#### [PROBLEM REQUIREMENTS]
Could you reproduce the entries below line for line, without any changes, starting with the line that contains "family: Bombycillidae" and going on through the line that contains "common name: Hogweed"?
[RAW RECORDS start]
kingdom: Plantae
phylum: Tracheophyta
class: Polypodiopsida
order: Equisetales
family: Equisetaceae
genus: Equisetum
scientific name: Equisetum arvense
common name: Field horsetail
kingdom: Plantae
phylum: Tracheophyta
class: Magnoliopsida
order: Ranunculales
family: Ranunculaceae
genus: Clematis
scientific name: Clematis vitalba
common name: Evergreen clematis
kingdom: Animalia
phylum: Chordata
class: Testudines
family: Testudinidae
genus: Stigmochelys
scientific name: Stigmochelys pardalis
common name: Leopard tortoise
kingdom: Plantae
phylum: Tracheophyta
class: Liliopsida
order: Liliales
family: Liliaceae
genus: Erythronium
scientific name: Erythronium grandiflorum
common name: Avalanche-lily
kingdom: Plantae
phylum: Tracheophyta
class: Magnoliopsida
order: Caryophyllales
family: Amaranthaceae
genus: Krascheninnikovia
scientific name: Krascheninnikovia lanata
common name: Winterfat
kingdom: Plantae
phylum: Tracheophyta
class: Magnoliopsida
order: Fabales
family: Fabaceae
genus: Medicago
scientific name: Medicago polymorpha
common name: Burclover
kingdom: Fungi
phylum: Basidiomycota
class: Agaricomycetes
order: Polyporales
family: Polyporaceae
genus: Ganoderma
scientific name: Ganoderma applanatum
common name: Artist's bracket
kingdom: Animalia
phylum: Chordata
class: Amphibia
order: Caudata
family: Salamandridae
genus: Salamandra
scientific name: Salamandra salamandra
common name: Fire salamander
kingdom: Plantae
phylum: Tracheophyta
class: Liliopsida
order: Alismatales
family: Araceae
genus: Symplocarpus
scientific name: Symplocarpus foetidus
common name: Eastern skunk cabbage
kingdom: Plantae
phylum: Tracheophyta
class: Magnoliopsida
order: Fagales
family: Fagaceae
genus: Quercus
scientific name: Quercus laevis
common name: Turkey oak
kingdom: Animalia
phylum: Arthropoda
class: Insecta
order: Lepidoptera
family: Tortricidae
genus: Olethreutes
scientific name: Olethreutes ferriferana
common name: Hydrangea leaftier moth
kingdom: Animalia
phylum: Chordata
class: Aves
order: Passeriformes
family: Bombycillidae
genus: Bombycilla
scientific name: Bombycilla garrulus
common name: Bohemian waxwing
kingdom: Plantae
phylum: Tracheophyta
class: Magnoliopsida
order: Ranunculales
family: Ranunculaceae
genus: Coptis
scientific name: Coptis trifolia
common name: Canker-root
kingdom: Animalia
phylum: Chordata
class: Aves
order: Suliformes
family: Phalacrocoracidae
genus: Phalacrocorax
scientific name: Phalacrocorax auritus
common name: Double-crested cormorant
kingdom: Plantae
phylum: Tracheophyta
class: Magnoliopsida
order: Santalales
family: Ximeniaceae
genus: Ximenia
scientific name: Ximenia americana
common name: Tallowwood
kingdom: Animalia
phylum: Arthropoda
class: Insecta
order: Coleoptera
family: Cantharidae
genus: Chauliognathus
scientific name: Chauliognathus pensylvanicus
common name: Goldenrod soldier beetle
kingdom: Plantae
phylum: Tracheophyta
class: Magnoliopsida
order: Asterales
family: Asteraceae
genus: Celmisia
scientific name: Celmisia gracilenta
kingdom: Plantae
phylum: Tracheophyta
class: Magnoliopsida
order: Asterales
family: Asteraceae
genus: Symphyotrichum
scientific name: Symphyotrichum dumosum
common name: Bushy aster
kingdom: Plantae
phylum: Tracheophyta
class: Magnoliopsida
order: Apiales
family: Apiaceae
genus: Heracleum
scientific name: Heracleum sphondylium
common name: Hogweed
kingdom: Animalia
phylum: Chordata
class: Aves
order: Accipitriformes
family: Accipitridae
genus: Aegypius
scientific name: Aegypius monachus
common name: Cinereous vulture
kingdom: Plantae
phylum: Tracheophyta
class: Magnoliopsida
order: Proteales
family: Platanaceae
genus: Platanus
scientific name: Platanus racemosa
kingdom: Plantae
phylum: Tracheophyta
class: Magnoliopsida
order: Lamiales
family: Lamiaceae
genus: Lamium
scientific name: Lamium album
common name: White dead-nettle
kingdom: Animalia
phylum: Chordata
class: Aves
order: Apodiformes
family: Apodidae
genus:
[RAW RECORDS end]
#### [EXERCISE SOLUTION]
family: Bombycillidae
genus: Bombycilla
scientific name: Bombycilla garrulus
common name: Bohemian waxwing
kingdom: Plantae
phylum: Tracheophyta
class: Magnoliopsida
order: Ranunculales
family: Ranunculaceae
genus: Coptis
scientific name: Coptis trifolia
common name: Canker-root
kingdom: Animalia
phylum: Chordata
class: Aves
order: Suliformes
family: Phalacrocoracidae
genus: Phalacrocorax
scientific name: Phalacrocorax auritus
common name: Double-crested cormorant
kingdom: Plantae
phylum: Tracheophyta
class: Magnoliopsida
order: Santalales
family: Ximeniaceae
genus: Ximenia
scientific name: Ximenia americana
common name: Tallowwood
kingdom: Animalia
phylum: Arthropoda
class: Insecta
order: Coleoptera
family: Cantharidae
genus: Chauliognathus
scientific name: Chauliognathus pensylvanicus
common name: Goldenrod soldier beetle
kingdom: Plantae
phylum: Tracheophyta
class: Magnoliopsida
order: Asterales
family: Asteraceae
genus: Celmisia
scientific name: Celmisia gracilenta
kingdom: Plantae
phylum: Tracheophyta
class: Magnoliopsida
order: Asterales
family: Asteraceae
genus: Symphyotrichum
scientific name: Symphyotrichum dumosum
common name: Bushy aster
kingdom: Plantae
phylum: Tracheophyta
class: Magnoliopsida
order: Apiales
family: Apiaceae
genus: Heracleum
scientific name: Heracleum sphondylium
common name: Hogweed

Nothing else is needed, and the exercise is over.